Hikayat Meja Kerja





Senin pagi ini tumben sekali bos saya lewat depan meja saya, memperhatikannya lalu bilang : "mejamu engga Lima Es tuh!".
Saya seperti biasa saja, menjawab dengan bergumam :"iya yah.." Sambil tersenyum khas-senyum yang menyimpan jawaban-kemudian pergi berlalu untuk sholat duha seperti biasa. Selesai itu saat akan berganti pakaian saya terkejut melihat gantungan baju saya diisi baju lain yang disimpan sekenanya atau seenaknya. Melihat locker room yang berantakan saya jadi ikut bergumam : "engga Lima Es banget sih!".

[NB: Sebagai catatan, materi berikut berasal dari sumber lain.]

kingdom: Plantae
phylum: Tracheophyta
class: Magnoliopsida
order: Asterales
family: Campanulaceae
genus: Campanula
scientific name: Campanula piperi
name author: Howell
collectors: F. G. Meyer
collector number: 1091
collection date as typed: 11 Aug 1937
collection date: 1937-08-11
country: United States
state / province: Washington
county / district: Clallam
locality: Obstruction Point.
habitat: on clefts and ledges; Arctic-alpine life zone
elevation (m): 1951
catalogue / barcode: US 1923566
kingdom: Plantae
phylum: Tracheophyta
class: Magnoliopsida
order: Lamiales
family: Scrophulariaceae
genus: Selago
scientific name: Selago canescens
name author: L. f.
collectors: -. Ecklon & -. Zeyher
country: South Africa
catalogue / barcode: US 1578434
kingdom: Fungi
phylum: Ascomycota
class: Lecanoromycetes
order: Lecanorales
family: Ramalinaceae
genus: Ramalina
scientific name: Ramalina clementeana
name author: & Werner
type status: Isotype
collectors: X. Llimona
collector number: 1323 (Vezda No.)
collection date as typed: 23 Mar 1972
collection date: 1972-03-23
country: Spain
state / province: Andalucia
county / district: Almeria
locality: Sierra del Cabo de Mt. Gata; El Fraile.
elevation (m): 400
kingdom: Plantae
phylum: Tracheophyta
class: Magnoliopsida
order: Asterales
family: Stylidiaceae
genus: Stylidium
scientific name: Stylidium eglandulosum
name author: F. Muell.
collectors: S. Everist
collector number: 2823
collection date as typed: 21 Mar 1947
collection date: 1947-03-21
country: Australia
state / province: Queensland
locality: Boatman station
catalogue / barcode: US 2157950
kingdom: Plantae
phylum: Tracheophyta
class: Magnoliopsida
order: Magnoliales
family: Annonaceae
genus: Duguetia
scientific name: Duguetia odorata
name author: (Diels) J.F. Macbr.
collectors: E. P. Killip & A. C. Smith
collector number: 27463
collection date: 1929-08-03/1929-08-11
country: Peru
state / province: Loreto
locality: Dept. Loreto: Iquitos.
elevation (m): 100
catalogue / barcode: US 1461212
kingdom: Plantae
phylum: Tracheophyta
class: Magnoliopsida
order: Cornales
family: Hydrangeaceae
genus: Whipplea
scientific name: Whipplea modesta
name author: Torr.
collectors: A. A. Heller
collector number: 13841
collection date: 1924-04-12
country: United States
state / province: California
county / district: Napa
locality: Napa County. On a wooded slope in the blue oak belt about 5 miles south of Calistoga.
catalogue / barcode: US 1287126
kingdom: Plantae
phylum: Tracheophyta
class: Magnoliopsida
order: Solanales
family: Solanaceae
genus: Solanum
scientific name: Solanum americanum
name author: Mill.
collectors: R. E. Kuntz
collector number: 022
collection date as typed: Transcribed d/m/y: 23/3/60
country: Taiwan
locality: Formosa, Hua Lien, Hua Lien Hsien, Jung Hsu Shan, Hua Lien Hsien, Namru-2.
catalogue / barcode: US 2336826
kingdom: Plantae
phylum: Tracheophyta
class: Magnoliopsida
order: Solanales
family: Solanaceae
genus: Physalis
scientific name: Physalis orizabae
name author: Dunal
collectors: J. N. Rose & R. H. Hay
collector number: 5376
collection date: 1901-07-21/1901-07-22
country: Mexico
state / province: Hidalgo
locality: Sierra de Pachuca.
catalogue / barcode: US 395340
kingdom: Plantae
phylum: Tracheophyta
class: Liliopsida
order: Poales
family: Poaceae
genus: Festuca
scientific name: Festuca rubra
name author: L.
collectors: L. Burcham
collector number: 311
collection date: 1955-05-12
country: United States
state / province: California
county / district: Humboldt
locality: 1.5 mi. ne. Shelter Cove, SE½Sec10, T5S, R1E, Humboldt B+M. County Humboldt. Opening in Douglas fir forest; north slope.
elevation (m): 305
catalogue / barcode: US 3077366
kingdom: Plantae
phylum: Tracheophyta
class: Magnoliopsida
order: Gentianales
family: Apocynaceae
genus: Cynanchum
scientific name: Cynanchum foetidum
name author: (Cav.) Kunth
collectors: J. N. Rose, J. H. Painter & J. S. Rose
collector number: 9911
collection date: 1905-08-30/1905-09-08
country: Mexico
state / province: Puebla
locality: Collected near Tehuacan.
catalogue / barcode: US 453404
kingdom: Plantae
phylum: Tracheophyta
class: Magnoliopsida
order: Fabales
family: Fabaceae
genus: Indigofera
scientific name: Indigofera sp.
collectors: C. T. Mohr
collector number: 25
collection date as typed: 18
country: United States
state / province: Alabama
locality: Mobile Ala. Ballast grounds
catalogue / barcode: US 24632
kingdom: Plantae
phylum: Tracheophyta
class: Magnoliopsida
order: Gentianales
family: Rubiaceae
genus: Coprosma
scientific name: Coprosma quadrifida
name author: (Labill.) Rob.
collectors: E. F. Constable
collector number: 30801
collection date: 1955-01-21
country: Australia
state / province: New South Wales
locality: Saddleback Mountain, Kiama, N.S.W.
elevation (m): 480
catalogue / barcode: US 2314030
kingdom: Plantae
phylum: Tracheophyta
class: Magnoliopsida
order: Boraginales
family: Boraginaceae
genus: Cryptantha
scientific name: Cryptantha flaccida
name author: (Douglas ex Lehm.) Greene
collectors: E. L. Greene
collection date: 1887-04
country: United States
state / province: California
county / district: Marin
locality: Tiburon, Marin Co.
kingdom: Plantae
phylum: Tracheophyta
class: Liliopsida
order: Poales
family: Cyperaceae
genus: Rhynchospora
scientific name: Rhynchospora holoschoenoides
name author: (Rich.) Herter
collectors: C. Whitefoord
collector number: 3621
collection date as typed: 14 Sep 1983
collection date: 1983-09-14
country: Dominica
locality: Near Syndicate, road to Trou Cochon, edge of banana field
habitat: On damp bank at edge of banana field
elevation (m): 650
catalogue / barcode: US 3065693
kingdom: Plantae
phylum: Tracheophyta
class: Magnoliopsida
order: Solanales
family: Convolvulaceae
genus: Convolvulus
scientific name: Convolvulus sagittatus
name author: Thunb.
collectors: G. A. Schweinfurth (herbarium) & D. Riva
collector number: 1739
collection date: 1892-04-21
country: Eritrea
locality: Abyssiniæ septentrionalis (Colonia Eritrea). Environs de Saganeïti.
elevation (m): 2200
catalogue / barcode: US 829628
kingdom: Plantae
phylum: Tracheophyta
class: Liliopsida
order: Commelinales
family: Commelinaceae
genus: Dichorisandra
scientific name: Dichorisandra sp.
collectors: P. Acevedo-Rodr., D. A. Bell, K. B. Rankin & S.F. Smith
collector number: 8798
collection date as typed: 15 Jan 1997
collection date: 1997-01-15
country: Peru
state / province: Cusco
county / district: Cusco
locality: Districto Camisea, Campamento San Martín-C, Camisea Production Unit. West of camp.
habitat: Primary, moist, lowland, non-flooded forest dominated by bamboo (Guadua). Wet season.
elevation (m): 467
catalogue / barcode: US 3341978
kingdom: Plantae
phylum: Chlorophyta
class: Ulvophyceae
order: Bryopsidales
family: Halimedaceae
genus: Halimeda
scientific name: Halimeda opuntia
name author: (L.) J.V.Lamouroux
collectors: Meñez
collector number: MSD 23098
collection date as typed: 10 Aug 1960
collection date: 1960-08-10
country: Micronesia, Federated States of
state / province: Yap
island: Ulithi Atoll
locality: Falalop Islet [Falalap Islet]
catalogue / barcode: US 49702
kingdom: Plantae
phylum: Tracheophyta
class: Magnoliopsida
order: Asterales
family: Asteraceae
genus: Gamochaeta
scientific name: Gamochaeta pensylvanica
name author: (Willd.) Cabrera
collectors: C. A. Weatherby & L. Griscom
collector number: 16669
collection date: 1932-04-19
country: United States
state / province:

Sebenarnya kita semua sudah terbiasa dengan aneka sistem manajemen import seperti 5S itu. Selain itu ada juga ISO, OHSAS, ISPS maupun yang versi lokal seperti SNI, SMK3, ProPer, SMP dan aneka variannya. Tapi rasanya kita itu terbiasanya terbiasa mendengar, terbiasa melihat atau terbiasa diaudit bukan terbiasa mengaplikasikan.
Saat ini hampir semua perusahaan sudah memasukkan Sistem manajemen sebagai bagian dari strategi dan proses bisnisnya. Rasanya hampir semua organisasi punya “dinding pemujaan” yang khusus dihiasi oleh plakat dan sertifikat sistem ini dan sistem itu. Demi memenuhi dahaga ber-sistem dan ber-standar organisasi-organisasi ini maka lembaga pelatihan dan sertifikasi pun didirikan di banyak kota besar dan senantiasa laku setiap kelasnya.
Saya hanya menceritakan pengalaman dari perjalanan diri sendiri saja di sini, jadi pasti banyak yang tidak setuju dengan pendapat yang saya tulis. Terus kalau kamu tidak setuju saya harus bilang wow sambil koprol gituh?! Tinggal tulis saja tanggapanmu di kolom komentar, kawan!
Lack of Competency..
Judulnya provokatif yah? Bukannya banyak anggota organisasi adalah sarjana atau ahli-ahli profesional berpengalaman? Kok bisa sih judulnya begitu?
Maksud saya, competency di sini adalah kompetensi tentang sistem yang ditempel sertifikatnya di dinding itu. Di organisasi biasanya ada orang-orang yang memang di-poskan di satu tempat yang mengurus sistem manajamen tersebut. Biasanya lagi, mereka inilah yang dianggap paling tahu, harus tahu dan membuat yang lain boleh tidak tahu atau pura-pura tidak tahu tentang urusan ini. Akibatnya bisa ditebak, mereka, para penjaga sistem ini, akan selalu dibuat sibuk tiap saat mau audit dengan aneka pekerjaan yang sebenarnya tidak perlu dilakukan andai semua anggota tahu apa yang harus dilakukan dalam sistem.
Lack of Commitment..
"Inspiration is what gets person started, motivation is what keeps him on the track and habits is what makes it automatic". (Shiv Khera)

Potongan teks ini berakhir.